(Data excerpts)
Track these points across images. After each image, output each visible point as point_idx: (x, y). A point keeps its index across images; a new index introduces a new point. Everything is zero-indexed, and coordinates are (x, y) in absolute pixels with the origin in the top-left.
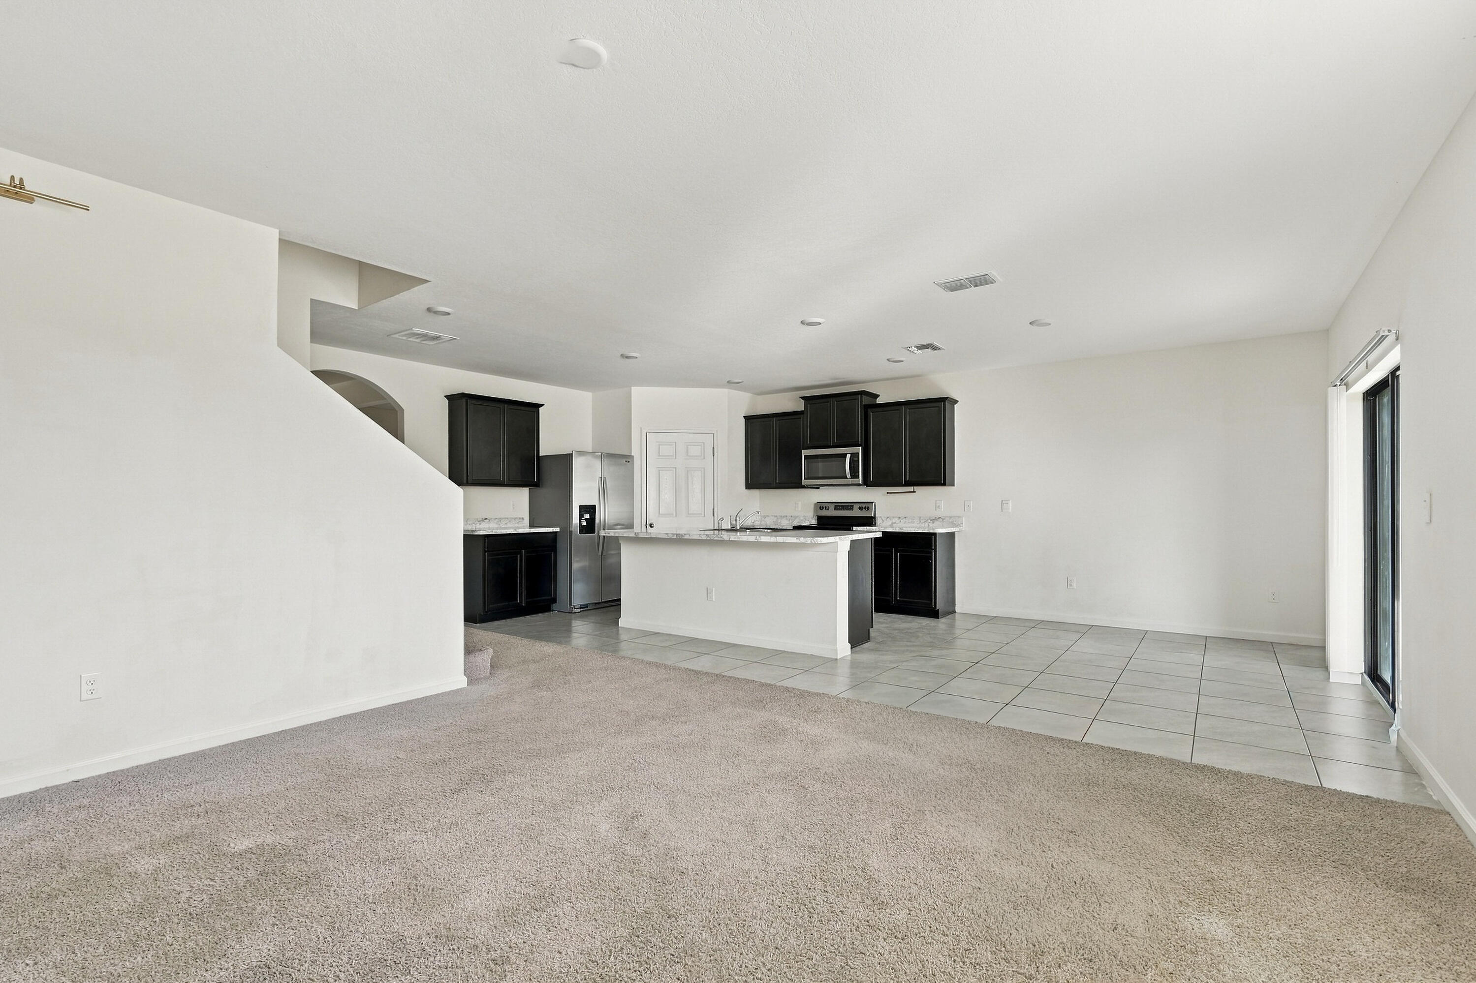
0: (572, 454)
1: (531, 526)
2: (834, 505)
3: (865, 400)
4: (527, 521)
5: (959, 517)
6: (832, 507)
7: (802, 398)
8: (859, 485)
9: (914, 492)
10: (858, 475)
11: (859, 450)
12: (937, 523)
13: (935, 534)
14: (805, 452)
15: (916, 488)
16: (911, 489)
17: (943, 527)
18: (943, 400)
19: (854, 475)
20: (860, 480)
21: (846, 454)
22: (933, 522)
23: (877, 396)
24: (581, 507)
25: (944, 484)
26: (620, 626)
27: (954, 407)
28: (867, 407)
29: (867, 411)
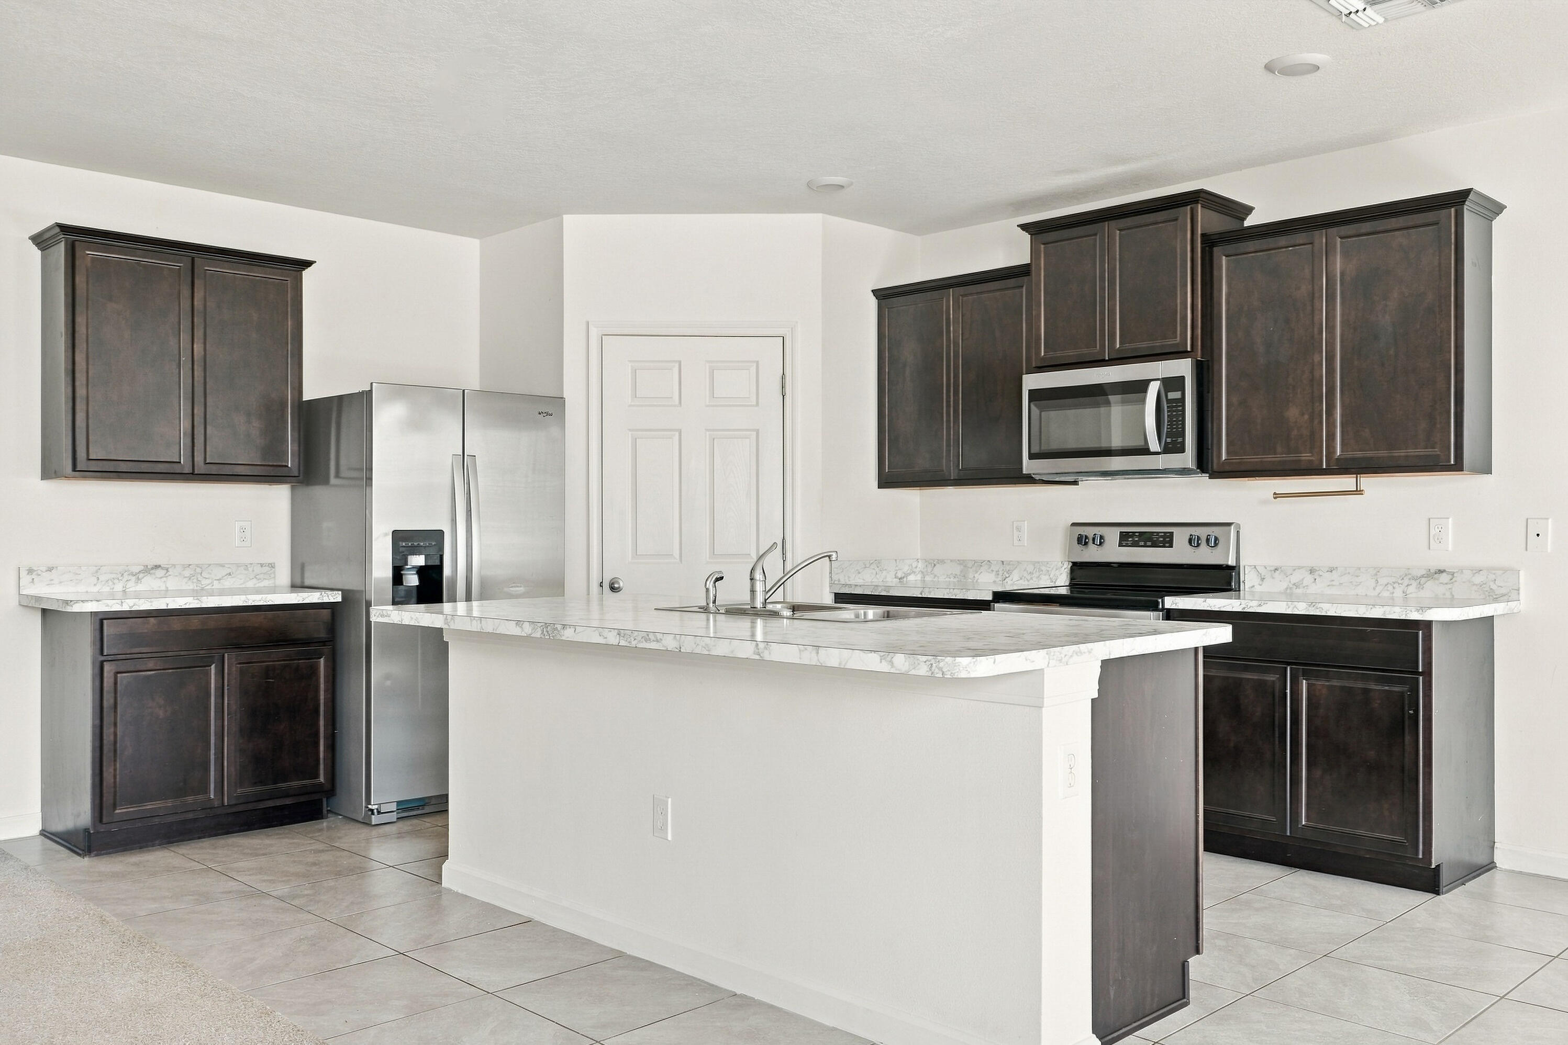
0: (371, 391)
1: (296, 586)
2: (1118, 530)
3: (1207, 220)
4: (284, 575)
5: (1505, 570)
6: (1113, 536)
7: (1024, 227)
8: (1184, 472)
9: (1358, 492)
10: (1183, 443)
11: (1183, 368)
12: (1432, 588)
13: (1428, 625)
14: (1032, 382)
15: (1368, 482)
16: (1346, 482)
17: (1452, 603)
18: (1459, 198)
19: (1173, 446)
20: (1188, 458)
21: (1148, 382)
22: (1420, 586)
23: (1248, 210)
24: (398, 537)
25: (1458, 467)
26: (445, 883)
27: (1492, 224)
28: (1210, 242)
29: (1211, 254)
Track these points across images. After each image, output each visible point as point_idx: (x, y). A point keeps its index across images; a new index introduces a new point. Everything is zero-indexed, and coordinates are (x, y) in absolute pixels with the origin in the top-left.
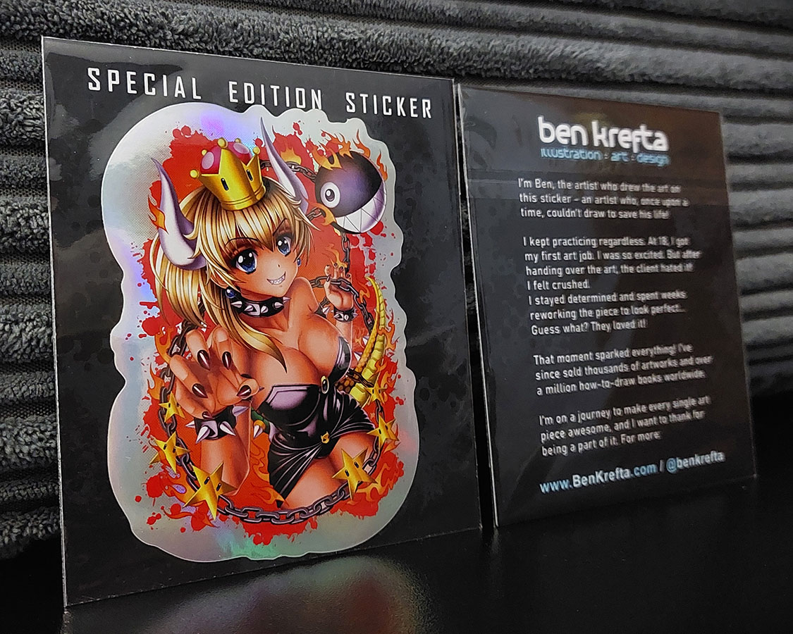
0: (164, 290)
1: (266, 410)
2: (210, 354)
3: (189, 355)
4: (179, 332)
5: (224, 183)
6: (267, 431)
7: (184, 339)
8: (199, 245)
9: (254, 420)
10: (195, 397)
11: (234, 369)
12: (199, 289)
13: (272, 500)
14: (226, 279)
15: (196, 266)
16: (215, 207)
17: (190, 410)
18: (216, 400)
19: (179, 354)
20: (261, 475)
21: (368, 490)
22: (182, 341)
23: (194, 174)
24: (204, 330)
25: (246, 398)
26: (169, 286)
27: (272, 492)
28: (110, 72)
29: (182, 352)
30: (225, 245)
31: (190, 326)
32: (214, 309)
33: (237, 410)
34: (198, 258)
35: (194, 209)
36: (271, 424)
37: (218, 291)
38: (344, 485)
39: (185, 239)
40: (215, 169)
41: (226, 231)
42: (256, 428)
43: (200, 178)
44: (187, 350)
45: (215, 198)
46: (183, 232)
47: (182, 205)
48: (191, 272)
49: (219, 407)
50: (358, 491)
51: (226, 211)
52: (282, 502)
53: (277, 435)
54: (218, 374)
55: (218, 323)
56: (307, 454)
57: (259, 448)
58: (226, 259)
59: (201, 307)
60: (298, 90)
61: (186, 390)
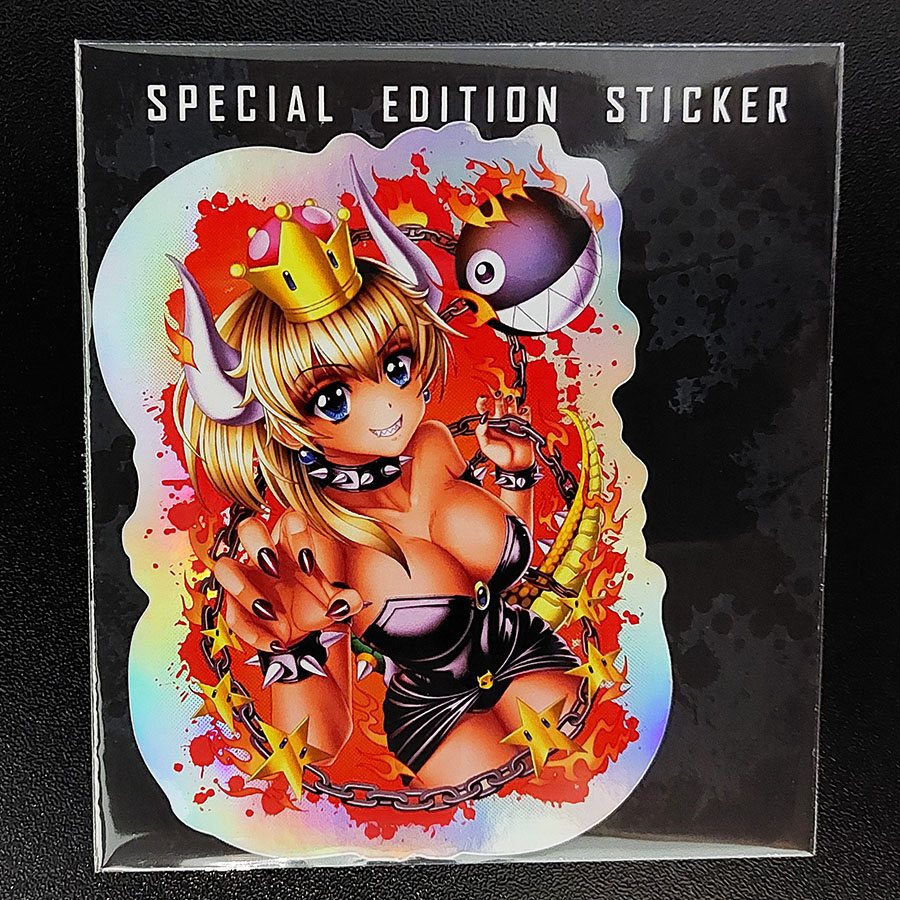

Work instruction: Return every one of the lines above word for word, leaving out the pictures.

Answer space:
Track these points across images. After each image, output each visible point as point_idx: (x, y). A point keeps its index across images; a new index introduces a new point. Everything is zero-indexed, and coordinates are (x, y) in absolute pixels with the origin in the top-left.
0: (572, 454)
1: (531, 526)
2: (834, 505)
3: (865, 400)
4: (527, 521)
5: (959, 517)
6: (832, 507)
7: (802, 398)
8: (859, 485)
9: (914, 492)
10: (858, 475)
11: (859, 450)
12: (937, 523)
13: (935, 534)
14: (805, 452)
15: (916, 488)
16: (911, 489)
17: (943, 527)
18: (943, 400)
19: (854, 475)
20: (860, 480)
21: (846, 454)
22: (933, 522)
23: (877, 396)
24: (581, 507)
25: (944, 484)
26: (620, 626)
27: (954, 407)
28: (867, 407)
29: (867, 411)
0: (371, 391)
1: (296, 586)
2: (1118, 530)
3: (1207, 220)
4: (284, 575)
5: (1505, 570)
6: (1113, 536)
7: (1024, 227)
8: (1184, 472)
9: (1358, 492)
10: (1183, 443)
11: (1183, 368)
12: (1432, 588)
13: (1428, 625)
14: (1032, 382)
15: (1368, 482)
16: (1346, 482)
17: (1452, 603)
18: (1459, 198)
19: (1173, 446)
20: (1188, 458)
21: (1148, 382)
22: (1420, 586)
23: (1248, 210)
24: (398, 537)
25: (1458, 467)
26: (445, 883)
27: (1492, 224)
28: (1210, 242)
29: (1211, 254)
Track these points across images. After each image, output each visible point as point_idx: (x, y). A point keeps its index across images; a new index introduces a new point. Everything is zero-indexed, and coordinates are (x, y) in absolute pixels with the origin in the top-left.
0: (164, 290)
1: (266, 410)
2: (210, 354)
3: (189, 355)
4: (179, 332)
5: (224, 183)
6: (267, 431)
7: (184, 339)
8: (199, 245)
9: (254, 420)
10: (195, 397)
11: (234, 369)
12: (199, 289)
13: (272, 500)
14: (226, 279)
15: (196, 266)
16: (215, 207)
17: (190, 410)
18: (216, 400)
19: (179, 354)
20: (261, 475)
21: (368, 490)
22: (182, 341)
23: (194, 174)
24: (204, 330)
25: (246, 398)
26: (169, 286)
27: (272, 492)
28: (110, 72)
29: (182, 352)
30: (225, 245)
31: (190, 326)
32: (214, 309)
33: (237, 410)
34: (198, 258)
35: (194, 209)
36: (271, 424)
37: (218, 291)
38: (344, 485)
39: (185, 239)
40: (215, 169)
41: (226, 231)
42: (256, 428)
43: (200, 178)
44: (187, 350)
45: (215, 198)
46: (183, 232)
47: (182, 205)
48: (191, 272)
49: (219, 407)
50: (358, 491)
51: (226, 211)
52: (282, 502)
53: (277, 435)
54: (218, 374)
55: (218, 323)
56: (307, 454)
57: (259, 448)
58: (226, 259)
59: (201, 307)
60: (298, 90)
61: (186, 390)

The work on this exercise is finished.